Por que mataram Marielle? (por Céli Pinto)

Marielle Franco. Foto: Guilherme Cunha/Alerj
Marielle Franco. Foto: Guilherme Cunha/Alerj

Céli Pinto (*)

A Polícia Federal, a mídia e especialistas em segurança pública têm muitas Informações já divulgadas e ainda por divulgar sobre as razões do assassinato de Marielle Franco e seu motorista. As novidades parecem-me todas muito velhas. Quem, entre os interessados em política, ignorava que, no Brasil, há décadas, talvez séculos, existe uma grande promiscuidade entre política, polícia e contravenção no estado do Rio de Janeiro?  Conhecido como o primeiro samba brasileiro, “Pelo Telefone’,  de 1916, começa assim:   “O chefe da polícia pelo telefone manda me avisar/ que na Carioca tem uma roleta para se jogar”. Dá o que pensar, não?

Gostaria, entretanto, de comentar este bárbaro assassinato a partir de outro olhar.  Marielle era apenas uma vereadora em início de mandato, por que ameaçava tanto? Que poder real tinha para mexer com o azeitado poder da tríade política-polícia-contravenção do Rio?  Me arriscaria a dizer que nenhum. Então, por que Marielle foi morta? Penso ser necessário abrir um pouco o leque da análise para ter um melhor entendimento, o que implica pensar a política brasileira como um todo e a política do Rio como o seu momento mais acabado, mais torpe, mas não tão excepcional. O Brasil não é uma ilha de tranquilidade democrática enlameada pela política carioca.

A política brasileira hoje parece estar se equilibrando em dois polos – nada a ver com polarização. Por um lado, há o crescimento de uma extrema direita, antidemocrática, violenta, fanatizada, sem nenhuma responsabilidade social, mas que conseguiu uma façanha admirável: trazer para suas fileiras um número não desprezível de jovens, desalentados, ressentidos, religiosos, violentos. Eles existem e fazem a diferença. Estão nas comunidades, mas também nas câmaras municipais, nas assembleias legislativas e até no Congresso Nacional. 

Por outro lado, há um governo de centro, na melhor das hipóteses de centro-esquerda, amedrontado, envelhecido, muito masculino, que faz mesuras a herdeiros da ditadura militar e proibe que manifestações democráticas contragolpistas sejam a marca de sua administração. O PT, que em princípio lidera este governo, com raras e honrosas exceções, é um partido velho. Quando se vê como grande vitória a possibilidade de José Genoino e Zé Dirceu se candidatarem a deputados federais em 2026, quando ambos terão mais de 80 anos, é possível perceber para onde as forças progressistas estão andando.  Nada contra os dois políticos, foram e são excelentes quadros do PT, só engrandecerão a Câmara de Deputados, se forem eleitos. Não é disto que se trata, mas do fato de o PT, como um grande partido, um dia pensado como de esquerda, não atrair mais a massa dos jovens, os estudantes, os que ganham a vida se arriscando na precária ocupação de entregadores de moto, os desempregados, os desalentados. Soma-se a isto o fato de o partido mostrar, no momento, medo de suas próprias lutas históricas. 

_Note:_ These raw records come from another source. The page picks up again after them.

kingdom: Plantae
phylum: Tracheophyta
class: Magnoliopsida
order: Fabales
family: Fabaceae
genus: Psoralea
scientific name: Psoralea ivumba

Por muitos anos, PSDB e PT, os dois grandes partidos brasileiros que se revezaram na Presidência da República, foram os garantidores de uma democracia mais ou menos excludente, conforme o presidente de plantão, que achava que as instituições garantiriam o regime e que o chamado governo de coalizão não era uma jabuticaba, como se revelaria com os anos, mas uma saudável criação da democracia brasileira.

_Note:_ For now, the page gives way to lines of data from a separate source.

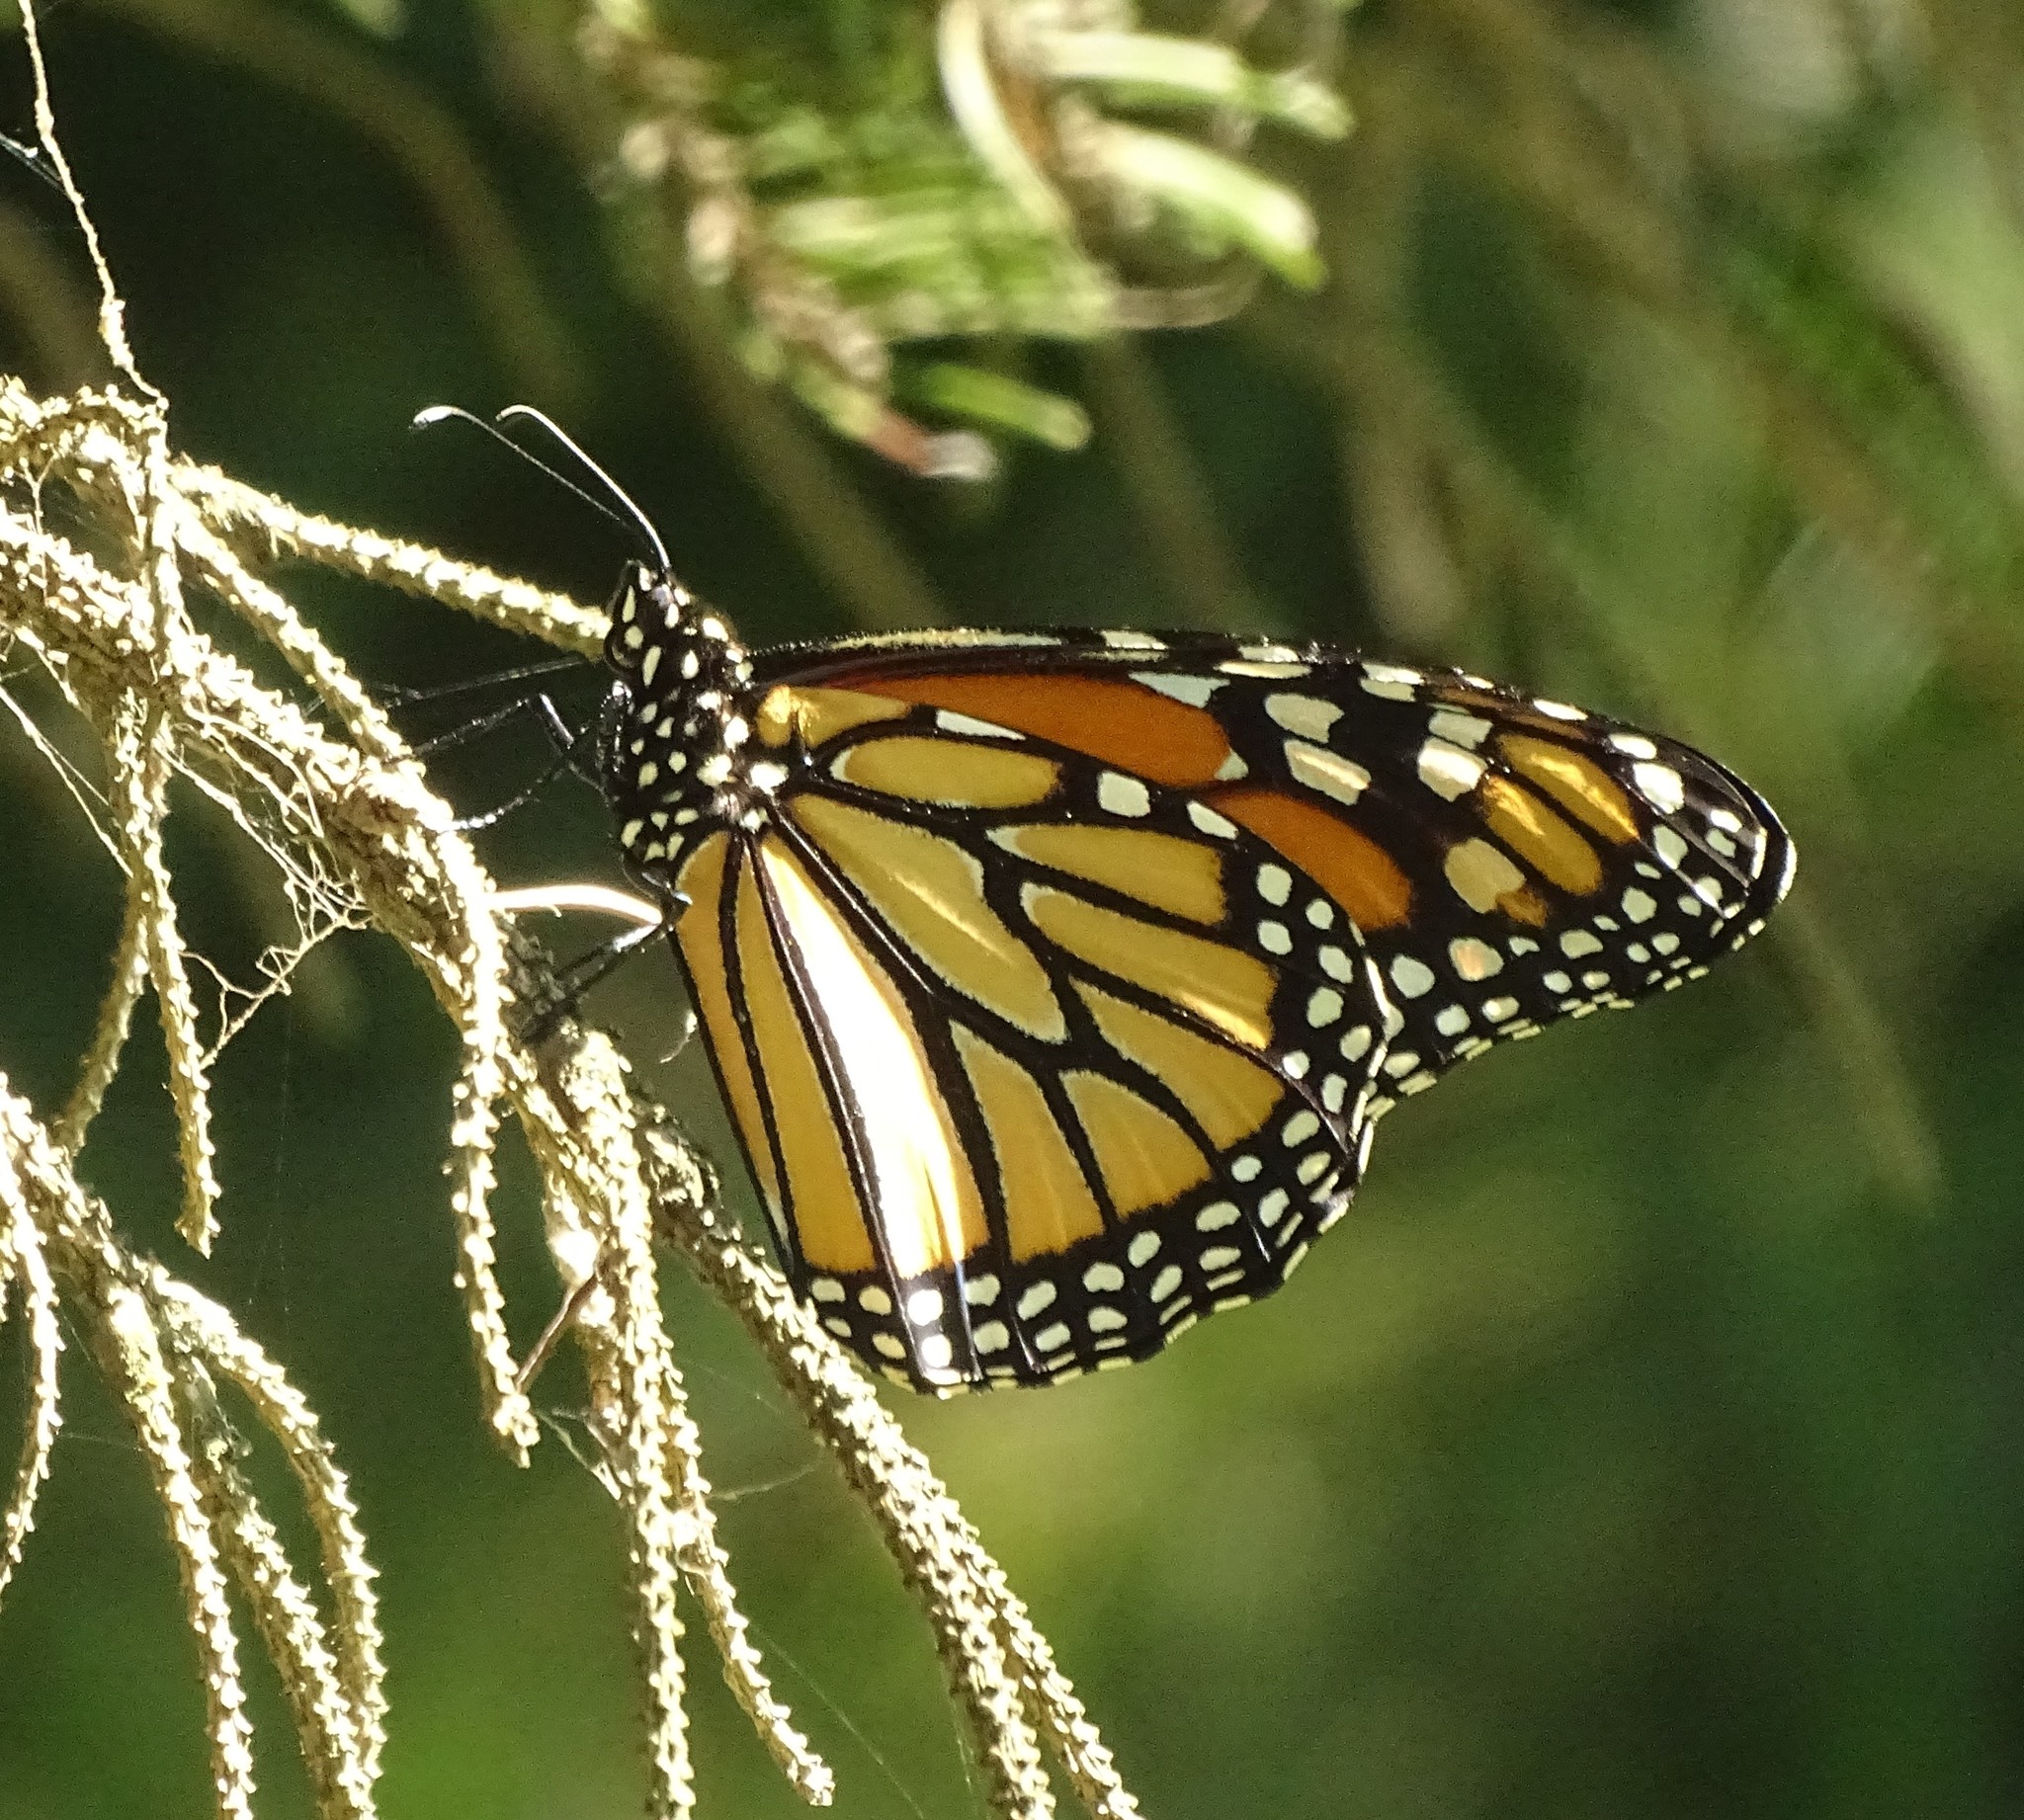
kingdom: Animalia
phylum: Arthropoda
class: Insecta
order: Lepidoptera
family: Nymphalidae
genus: Danaus
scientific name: Danaus plexippus
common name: Monarch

O PSDB praticamente desapareceu e o PT se confrontou com outro adversário, bem menos disposto à dança das cadeiras. O problema é que PT e PSDB só aprenderam a brigar  um com o outro. Um necessitava do outro para sobreviver. O PSDB traiu o PT na ingênua pretensão de vencer as eleições presidenciais com o Lula preso, mas não conseguiu 5% dos votos. O PT, por sua vez, venceu as eleições de 2022 por uma margem diminuta de votos e fez apenas um governador (a governadora reeleita do Rio Grande do Norte). Não sabendo como agir frente à extrema-direita, encolheu-se e tornou-se um governo de centro, conseguindo até os bons tratos do mercado. 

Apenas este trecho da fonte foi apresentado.